Monday, March 15, 2010

Your Monday Panel 3

Terry and the Pirates 10/29/1939, panel 10. Drawn by Milton Caniff.


When people talk about Milt Caniff, the phrase "cartoon realism" is bound to come up at some point. More than any other artist, Caniff was the discoverer of an ideal synthesis that lay between depictive realism and simplified cartooning, of the urtext for action comics. He wrote the book, and of all the action artists since, only Jack Kirby has surpassed him for sheer influence.

Caniff's genius lay in an almost instinctual grasp of how to mix cinematically-styled composition and layouts with ones more native to comics (Will Eisner, for one, was taking notes); and in a drawing style that fleshed out backgrounds, props, costumes, and landscapes in meticulous, impressionistic detail while simplifying faces and movements into iconographs that carried great impact and could be read quickly and easily. Here he employs a movie style close-up to perfectly frame his action, but drops the backgrounds to pop the figures out at you. The faces and body language are simplified and then exaggerated, but the clothes and skin display perfect realist shadowing, no fold or pucker overlooked. Tellingly, the only place the shadows move away from reality is where they overlap with the comic book-y starburst of pain around Klang's head -- there they are almost perfectly parallel with the lines of force spreading outward from the punches. Note also the blood on Pat Ryan's knuckles and Klang's face; this might be a cartoon, but in Caniff, cartooned actions have realist repercussions.

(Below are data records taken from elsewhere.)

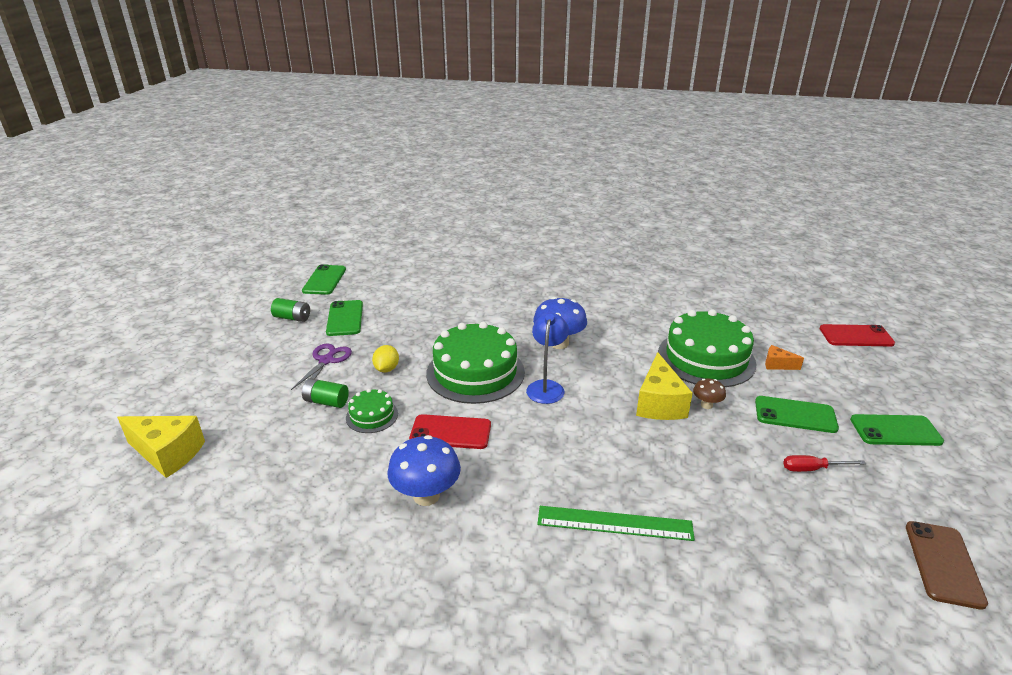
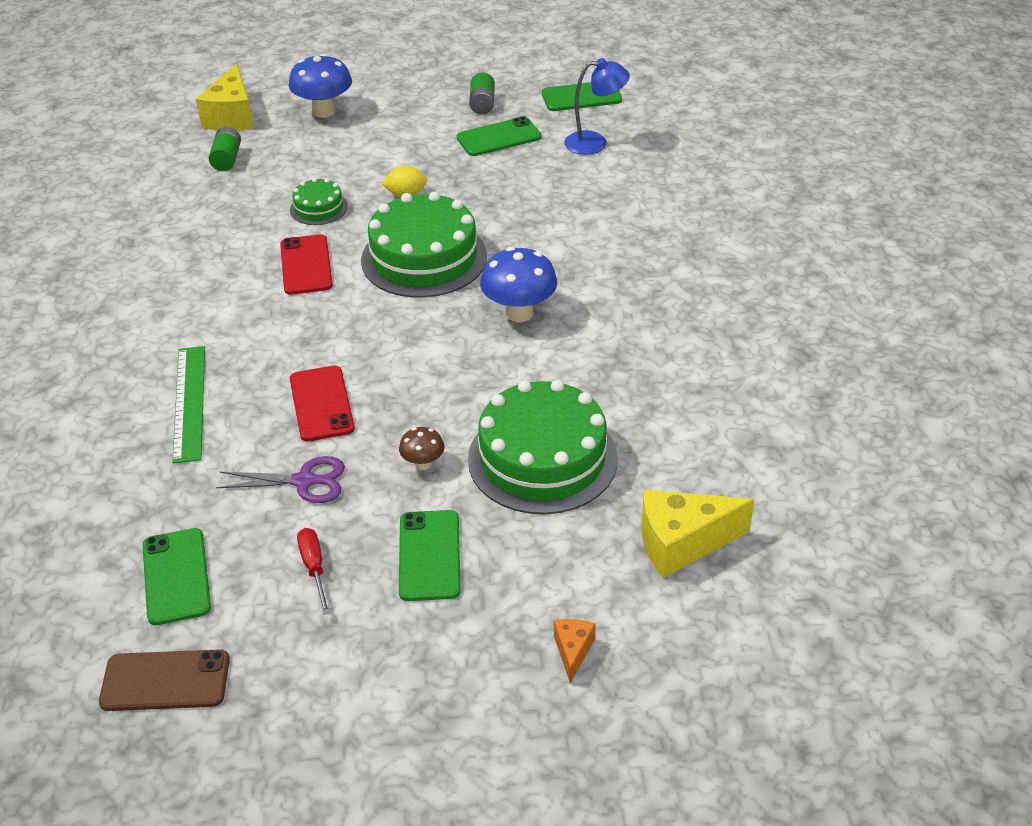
camera: 75 degrees right, 10 degrees up
(326, 360) = (406, 151): purple scissors -> purple scissors (304, 481)
(326, 402) = (333, 174): green battery -> green battery (227, 159)
(426, 495) = (206, 272): blue mushroom -> blue mushroom (324, 111)
(546, 387) = (414, 318): blue lamp -> blue lamp (595, 143)
(659, 403) = (412, 418): yellow cheese -> yellow cheese (682, 543)
(777, 365) = (557, 539): orange cheese -> orange cheese (573, 651)
(856, 336) = (699, 649): red phone -> red phone (321, 404)
(895, 430) = (425, 669): green phone -> green phone (176, 576)

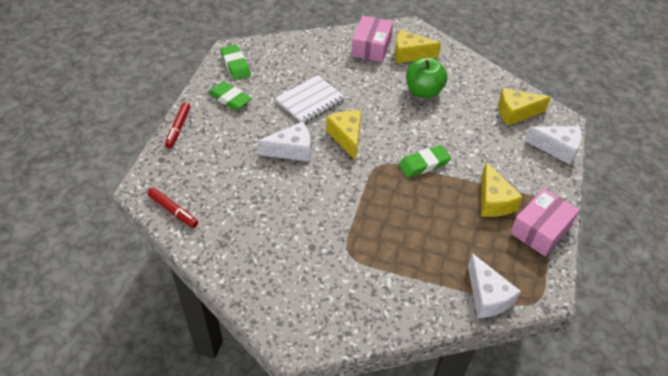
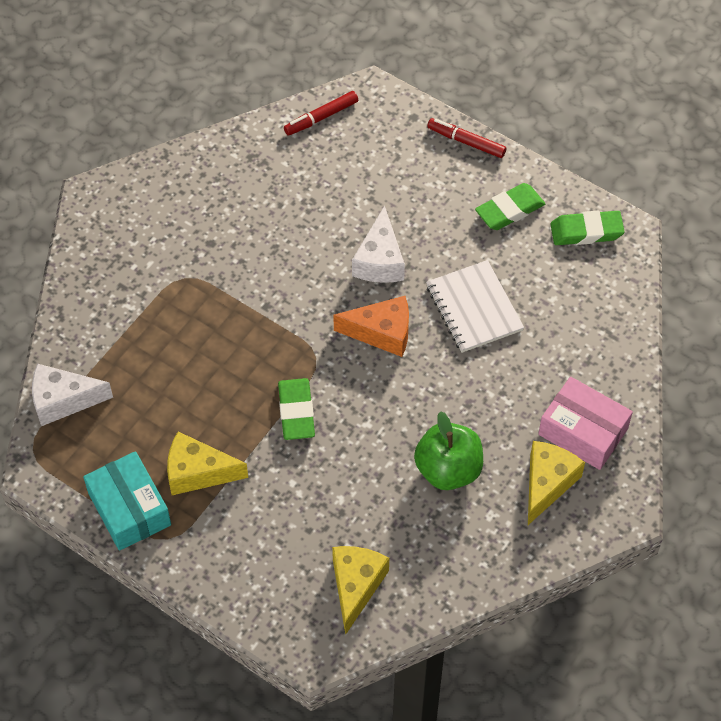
camera: 110 degrees right, 10 degrees up
(346, 137) = (382, 333): yellow cheese -> orange cheese
(540, 229) = (129, 509): pink box -> turquoise box
(557, 149) = (260, 608): white cheese -> none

This panel, though, is more than just an exemplar of Caniff's synthesis of abstract and concrete. It is also an example of the artist's formalist side completely unchained. Where most other artists would have gone with a straight impact shot and drawn the moment the fist connects with the jaw, Caniff revels in the comics medium's prerogative to distort time -- it's impossible to tell whether this is a sped-up depiction of six or seven punches in a row, or a single punch slowed down into stop-motioned stages. Either way it's depiction of sequential action, a "comic" in a single drawing. No mean feat. Caniff was a master not only because of his immense talent, but because he took chances with panels like these, and in doing so went places that no one had gone before -- and that few have been able to since.

Your Monday Panel is a continuing series examining the building blocks of comics -- individual panels.

2 comments:

sage said...

you should do a section of comic book and music pairings -- like wine and chhese pairings! just a thought

Matt Seneca said...

Ok, it'll start with Spawn and Guns-N-Roses, before moving through to Alan Moore and Pink Floyd The Wall. How'm I doing?